ADAM ALACAK ELİNE SAZI, İSTEDİĞİ GİBİ ÇALACAK!
Anayasa değişikliği için AKP ve MHP’nin hazırladığı metni eleştiren Usluer, “Bu karşımıza koyulan ve dayatılan “şey”, şey diyorum çünkü gerçekten akıl ve mantıktan uzak ne olduğu belli olmayan bir metin, bu metin, bu “ şey” Hamurabi yasalarını anımsatıyor. Adam alacak eline sazı, istediği gibi çalacak! Biz diyoruz ki bu şarkı bu notayla çalınmaz! Anlatamıyoruz. Gelin birlikte bir çalışma yapalım, anayasamızı insan hakları çerçevesine tam manasıyla oturtalım dedik ama sonuç alamadık! Neden sonuç alamadık? Çünkü dertleri insan odaklı bir Anayasa hazırlamak değil! Dertleri iktidarlarını sürdürmek! Adının başkanlık ya da partili cumhurbaşkanlığı olması tek adam rejimi gerçeğini değiştirmez. Meclisten daha geniş yetkilere sahip olan, hatta istediğinde meclisi bile belirleyen tek kişilik bir kurum oluşturmak ne ekonomik ne de siyasi istikrar sağlamayacaktır. Hep söylüyoruz, 14 yıldır bütün kurumlarıyla devleti yöneten iktidar bugün gelinen noktanın sorumlusudur. Bunlar kendi yaşadıkları krizi padişah yaratarak çözmeye çalışıyorlar fakat bunun bedelini maalesef çok ağır bir şekilde vatandaş ödeyecek! Bizlerin bu ödenecek bedelleri iyi analiz edip insanlara anlatmamız çok önemli. Bakın 2010 referandumunda kendilerine göre argümanları vardı. Şimdi açın TV programlarını oralarda AKP’nin paralı askerleri bile doğru düzgün argüman üretemiyorlar, Çünkü elle tutulur bir tarafı yok. Bu yüzden kendi içlerinde de ayrılıklar yaşandı zaten” şeklinde konuştu.

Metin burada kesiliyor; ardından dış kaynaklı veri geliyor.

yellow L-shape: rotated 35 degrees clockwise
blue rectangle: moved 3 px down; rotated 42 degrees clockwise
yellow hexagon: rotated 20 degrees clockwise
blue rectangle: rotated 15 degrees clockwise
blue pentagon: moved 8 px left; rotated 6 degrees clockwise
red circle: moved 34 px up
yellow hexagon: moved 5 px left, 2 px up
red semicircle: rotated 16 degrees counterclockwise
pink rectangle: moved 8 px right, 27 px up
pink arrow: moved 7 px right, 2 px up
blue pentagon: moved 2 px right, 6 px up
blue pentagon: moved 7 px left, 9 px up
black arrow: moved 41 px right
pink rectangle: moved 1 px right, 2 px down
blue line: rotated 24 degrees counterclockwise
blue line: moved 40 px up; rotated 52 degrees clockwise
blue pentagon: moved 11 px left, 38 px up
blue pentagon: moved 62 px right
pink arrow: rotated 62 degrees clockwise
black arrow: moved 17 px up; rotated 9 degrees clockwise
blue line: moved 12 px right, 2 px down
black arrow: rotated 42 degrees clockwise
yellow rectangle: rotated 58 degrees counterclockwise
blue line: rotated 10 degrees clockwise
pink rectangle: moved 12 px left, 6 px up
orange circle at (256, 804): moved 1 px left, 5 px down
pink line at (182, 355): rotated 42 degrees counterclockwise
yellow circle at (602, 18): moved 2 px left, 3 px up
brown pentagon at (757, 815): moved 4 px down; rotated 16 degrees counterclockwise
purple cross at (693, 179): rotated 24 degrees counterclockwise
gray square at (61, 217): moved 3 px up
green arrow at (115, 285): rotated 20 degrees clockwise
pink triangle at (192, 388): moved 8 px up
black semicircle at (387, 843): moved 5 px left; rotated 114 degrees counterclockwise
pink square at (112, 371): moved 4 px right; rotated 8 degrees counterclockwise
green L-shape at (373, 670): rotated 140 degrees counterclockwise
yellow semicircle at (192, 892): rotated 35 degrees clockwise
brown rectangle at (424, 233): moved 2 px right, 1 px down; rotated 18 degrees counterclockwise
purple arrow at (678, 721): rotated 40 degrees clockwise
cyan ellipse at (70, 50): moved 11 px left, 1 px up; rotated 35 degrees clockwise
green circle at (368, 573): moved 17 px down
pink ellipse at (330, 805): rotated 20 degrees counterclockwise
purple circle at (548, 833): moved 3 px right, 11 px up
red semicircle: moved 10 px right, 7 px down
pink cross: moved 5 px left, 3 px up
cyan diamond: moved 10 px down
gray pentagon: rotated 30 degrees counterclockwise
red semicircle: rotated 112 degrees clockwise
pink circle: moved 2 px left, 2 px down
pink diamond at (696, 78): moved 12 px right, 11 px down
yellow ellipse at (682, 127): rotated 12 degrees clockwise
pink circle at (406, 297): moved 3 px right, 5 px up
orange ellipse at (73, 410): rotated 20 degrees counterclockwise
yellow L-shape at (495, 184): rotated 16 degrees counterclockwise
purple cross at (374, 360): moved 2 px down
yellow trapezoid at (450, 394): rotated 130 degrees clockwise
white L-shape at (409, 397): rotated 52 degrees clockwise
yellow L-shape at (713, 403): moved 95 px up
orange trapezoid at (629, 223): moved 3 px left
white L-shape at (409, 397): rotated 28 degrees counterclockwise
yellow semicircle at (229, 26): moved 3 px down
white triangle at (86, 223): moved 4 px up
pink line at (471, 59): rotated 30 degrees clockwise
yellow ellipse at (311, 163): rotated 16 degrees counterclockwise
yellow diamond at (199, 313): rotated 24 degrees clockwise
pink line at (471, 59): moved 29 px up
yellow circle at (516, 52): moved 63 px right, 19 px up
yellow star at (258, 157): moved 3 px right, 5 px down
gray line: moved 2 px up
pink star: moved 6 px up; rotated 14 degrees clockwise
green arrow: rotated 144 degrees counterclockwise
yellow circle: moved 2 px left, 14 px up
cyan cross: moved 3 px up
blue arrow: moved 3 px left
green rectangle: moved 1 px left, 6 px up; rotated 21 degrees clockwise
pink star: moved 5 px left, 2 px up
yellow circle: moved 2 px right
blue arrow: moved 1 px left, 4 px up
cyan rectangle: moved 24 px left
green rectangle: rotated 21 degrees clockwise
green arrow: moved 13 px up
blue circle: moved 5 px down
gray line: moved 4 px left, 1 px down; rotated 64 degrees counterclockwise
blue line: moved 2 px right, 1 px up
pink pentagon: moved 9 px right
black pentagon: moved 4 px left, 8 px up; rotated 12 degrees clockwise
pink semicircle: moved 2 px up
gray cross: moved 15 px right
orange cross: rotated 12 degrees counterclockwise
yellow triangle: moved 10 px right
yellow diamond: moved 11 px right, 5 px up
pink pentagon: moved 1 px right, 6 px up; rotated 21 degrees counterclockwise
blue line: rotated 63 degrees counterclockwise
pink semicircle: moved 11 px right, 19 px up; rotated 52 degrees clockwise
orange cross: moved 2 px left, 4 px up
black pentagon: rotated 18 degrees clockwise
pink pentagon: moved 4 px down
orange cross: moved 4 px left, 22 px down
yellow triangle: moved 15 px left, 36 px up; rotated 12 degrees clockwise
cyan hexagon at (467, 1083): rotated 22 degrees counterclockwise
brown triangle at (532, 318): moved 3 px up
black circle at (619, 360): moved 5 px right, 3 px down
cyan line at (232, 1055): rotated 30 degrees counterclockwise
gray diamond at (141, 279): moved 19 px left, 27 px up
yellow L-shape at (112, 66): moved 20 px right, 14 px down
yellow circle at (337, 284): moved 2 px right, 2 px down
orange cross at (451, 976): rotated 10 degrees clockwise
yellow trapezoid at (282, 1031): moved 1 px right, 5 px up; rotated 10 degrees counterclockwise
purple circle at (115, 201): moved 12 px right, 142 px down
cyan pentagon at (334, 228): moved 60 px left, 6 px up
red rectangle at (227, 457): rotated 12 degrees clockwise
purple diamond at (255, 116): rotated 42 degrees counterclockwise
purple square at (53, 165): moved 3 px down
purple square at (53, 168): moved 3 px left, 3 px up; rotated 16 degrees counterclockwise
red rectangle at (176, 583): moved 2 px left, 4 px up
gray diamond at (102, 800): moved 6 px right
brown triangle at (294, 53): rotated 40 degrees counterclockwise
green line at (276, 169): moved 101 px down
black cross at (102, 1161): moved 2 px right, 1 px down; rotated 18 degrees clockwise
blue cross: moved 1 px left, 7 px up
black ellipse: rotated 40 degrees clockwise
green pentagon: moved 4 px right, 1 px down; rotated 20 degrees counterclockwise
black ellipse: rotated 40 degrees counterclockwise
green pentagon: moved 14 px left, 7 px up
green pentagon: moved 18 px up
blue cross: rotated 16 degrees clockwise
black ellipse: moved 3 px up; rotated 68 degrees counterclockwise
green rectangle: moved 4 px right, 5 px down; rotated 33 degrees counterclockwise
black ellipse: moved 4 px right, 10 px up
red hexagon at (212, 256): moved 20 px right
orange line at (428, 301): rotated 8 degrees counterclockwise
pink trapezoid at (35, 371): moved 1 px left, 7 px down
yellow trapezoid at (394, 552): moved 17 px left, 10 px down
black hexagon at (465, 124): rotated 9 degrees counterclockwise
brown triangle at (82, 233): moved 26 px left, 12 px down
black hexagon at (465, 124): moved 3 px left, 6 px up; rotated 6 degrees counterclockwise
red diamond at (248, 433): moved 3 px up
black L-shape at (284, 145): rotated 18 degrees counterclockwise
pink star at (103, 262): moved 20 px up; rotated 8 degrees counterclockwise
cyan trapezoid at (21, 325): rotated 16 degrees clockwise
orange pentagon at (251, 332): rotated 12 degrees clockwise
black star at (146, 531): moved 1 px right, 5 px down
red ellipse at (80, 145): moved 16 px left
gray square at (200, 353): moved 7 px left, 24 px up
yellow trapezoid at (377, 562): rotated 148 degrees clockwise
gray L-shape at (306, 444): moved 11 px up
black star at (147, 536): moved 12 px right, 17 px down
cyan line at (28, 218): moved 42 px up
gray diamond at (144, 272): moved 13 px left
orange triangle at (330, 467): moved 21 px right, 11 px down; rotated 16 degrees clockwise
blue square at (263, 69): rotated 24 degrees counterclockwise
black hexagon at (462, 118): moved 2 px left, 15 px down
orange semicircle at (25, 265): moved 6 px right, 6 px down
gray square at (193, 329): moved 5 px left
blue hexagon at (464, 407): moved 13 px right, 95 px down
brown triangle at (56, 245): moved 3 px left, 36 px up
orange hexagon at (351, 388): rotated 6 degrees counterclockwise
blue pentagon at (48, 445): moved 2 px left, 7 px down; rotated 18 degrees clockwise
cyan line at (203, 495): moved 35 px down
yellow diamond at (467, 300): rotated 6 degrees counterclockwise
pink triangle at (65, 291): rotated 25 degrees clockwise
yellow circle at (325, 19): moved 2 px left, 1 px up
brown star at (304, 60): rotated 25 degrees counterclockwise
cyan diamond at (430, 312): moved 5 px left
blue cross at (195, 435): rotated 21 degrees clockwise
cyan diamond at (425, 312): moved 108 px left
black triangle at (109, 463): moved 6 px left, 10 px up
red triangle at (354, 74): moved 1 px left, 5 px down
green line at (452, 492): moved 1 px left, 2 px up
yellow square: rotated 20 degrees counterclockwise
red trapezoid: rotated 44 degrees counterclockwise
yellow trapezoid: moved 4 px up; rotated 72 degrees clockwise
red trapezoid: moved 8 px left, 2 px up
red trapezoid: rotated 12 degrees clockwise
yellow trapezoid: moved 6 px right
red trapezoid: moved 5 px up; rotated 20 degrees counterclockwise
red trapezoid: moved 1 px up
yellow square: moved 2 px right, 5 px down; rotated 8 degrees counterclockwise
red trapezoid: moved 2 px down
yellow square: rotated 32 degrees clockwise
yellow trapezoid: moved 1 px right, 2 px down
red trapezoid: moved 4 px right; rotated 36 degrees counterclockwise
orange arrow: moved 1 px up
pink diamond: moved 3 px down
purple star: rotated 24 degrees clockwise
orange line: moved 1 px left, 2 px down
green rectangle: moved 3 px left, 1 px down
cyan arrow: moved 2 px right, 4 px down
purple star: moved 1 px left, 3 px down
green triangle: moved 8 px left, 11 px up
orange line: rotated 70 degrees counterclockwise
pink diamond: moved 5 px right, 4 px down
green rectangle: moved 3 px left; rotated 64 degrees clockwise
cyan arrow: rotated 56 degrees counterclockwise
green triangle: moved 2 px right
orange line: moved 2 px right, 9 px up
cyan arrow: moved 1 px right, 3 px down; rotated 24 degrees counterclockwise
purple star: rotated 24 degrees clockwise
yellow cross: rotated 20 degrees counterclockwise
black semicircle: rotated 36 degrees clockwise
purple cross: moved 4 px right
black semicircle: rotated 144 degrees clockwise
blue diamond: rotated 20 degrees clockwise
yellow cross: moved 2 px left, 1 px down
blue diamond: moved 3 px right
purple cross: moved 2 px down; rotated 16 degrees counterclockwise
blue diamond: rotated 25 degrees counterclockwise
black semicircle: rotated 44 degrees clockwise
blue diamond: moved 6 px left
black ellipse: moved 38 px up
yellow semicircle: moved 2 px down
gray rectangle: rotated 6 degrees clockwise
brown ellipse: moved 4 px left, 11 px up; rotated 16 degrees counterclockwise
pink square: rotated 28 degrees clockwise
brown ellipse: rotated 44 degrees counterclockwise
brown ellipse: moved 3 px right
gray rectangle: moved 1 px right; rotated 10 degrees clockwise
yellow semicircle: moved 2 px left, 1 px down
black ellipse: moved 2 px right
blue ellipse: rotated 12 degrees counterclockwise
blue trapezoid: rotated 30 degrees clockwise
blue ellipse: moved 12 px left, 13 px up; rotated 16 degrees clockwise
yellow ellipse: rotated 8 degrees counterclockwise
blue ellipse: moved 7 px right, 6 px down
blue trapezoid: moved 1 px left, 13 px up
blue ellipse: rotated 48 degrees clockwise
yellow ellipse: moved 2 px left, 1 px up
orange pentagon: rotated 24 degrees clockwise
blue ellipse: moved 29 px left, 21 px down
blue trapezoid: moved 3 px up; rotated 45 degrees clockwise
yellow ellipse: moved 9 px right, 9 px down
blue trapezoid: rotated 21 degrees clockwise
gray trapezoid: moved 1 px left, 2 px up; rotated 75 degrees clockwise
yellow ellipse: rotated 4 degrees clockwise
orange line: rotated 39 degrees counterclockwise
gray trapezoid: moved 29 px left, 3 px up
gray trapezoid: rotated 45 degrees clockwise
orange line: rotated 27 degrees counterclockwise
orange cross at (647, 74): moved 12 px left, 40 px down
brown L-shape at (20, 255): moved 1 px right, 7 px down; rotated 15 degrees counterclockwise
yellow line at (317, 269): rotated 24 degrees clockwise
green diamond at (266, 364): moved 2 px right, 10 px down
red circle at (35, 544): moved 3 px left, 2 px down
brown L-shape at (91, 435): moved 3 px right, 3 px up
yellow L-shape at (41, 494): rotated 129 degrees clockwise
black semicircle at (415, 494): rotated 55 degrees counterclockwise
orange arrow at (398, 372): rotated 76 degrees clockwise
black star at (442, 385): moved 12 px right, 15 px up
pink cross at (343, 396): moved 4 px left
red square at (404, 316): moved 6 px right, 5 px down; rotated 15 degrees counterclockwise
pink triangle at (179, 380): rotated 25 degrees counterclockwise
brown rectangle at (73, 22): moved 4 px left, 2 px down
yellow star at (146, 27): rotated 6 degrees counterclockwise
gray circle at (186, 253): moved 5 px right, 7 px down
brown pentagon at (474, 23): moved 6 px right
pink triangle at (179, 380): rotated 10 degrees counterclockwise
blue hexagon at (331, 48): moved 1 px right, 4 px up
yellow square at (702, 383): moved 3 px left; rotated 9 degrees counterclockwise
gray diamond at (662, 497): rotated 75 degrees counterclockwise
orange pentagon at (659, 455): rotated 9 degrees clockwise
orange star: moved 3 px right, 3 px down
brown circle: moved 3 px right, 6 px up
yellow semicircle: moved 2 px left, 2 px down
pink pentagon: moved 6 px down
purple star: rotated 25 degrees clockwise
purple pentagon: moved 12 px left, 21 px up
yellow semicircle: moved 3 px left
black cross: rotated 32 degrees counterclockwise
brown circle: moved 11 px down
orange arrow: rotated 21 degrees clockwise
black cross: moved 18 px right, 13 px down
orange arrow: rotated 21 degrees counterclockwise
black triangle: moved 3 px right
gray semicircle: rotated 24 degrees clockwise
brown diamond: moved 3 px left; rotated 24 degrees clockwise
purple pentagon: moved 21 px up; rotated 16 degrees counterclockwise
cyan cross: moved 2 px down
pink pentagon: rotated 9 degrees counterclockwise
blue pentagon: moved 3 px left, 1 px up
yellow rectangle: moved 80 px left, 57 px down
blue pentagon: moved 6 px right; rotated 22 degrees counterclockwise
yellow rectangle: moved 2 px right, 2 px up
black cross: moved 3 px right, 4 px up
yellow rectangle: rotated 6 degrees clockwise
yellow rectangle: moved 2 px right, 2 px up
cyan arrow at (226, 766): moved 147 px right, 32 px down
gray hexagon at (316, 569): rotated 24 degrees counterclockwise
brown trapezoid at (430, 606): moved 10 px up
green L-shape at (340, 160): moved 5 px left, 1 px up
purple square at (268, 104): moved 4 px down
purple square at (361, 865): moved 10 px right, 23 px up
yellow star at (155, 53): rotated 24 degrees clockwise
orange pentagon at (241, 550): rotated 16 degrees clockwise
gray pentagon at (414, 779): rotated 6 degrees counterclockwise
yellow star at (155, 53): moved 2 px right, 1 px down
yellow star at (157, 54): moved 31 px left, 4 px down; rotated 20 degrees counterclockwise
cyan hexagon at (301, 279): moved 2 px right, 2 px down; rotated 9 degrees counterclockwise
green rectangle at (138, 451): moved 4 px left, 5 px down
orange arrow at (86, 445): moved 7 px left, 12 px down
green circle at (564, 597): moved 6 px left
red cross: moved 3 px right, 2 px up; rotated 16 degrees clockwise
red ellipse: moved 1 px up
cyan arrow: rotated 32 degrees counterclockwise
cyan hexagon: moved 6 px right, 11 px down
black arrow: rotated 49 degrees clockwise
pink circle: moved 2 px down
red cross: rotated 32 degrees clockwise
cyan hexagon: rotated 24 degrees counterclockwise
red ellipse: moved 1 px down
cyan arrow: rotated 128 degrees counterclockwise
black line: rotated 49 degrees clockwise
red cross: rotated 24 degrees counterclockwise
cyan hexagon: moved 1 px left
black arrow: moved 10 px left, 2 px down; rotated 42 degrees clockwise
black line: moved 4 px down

LAİKLİĞİN ANLAMINI ÖNEMİNİ ANLADIK
Laiklik vurgusu yapan Usluer, laikliğe neden ihtiyaç duyulduğunu kapı kapı gezerek anlatmak gerektiğinin altını çizdi. Usluer, “15 Temmuz’dan beri OHAL ile yaşıyoruz. Şimdi bir 3 ay daha uzatıldı. OHAL koşullarında Anayasa tartışan tek ülke olarak tarihe geçiyoruz. “OHAL şartlarında referanduma gitti dedirtmem” diyordu birileri ama tam da OHAL’i kullanarak referandumdan galip çıkmaya çalışıyor. Bu metin komisyonda görüşüldü biliyorsunuz, kavgalar gürültüler eşliğinde, orada da argümanları yoktu. Yaptığımız eleştirilere verdikleri cevap “ ne alakası var?” böyle bir cevap olabilir mi? Düşünün vahameti. Biz komisyonda onlarla cebelleşirken dışarda azıcık ses çıkaranlara kabus gibi çöktüler. Kimse ses çıkarmasın istiyorlar! Halkevci gençler Laiklik savunuculuğu yaptıkları için tutuklandı! Gelinen nokta ciddi anlamda çok korkunç. Düşünün eskiden laiklik söz konusu olduğunda büyük hassasiyet gösteren insanlara Türkiye solu gülerek bakıyordu. Bizler de yapmışızdır belki bu tür bir eleştiriyi fakat gelinen noktada laiklik tehlike altına girince hepimiz paniğe kapıldık. Laikliğin belki de gerçekten anlamını ve önemini anladık!” dedi.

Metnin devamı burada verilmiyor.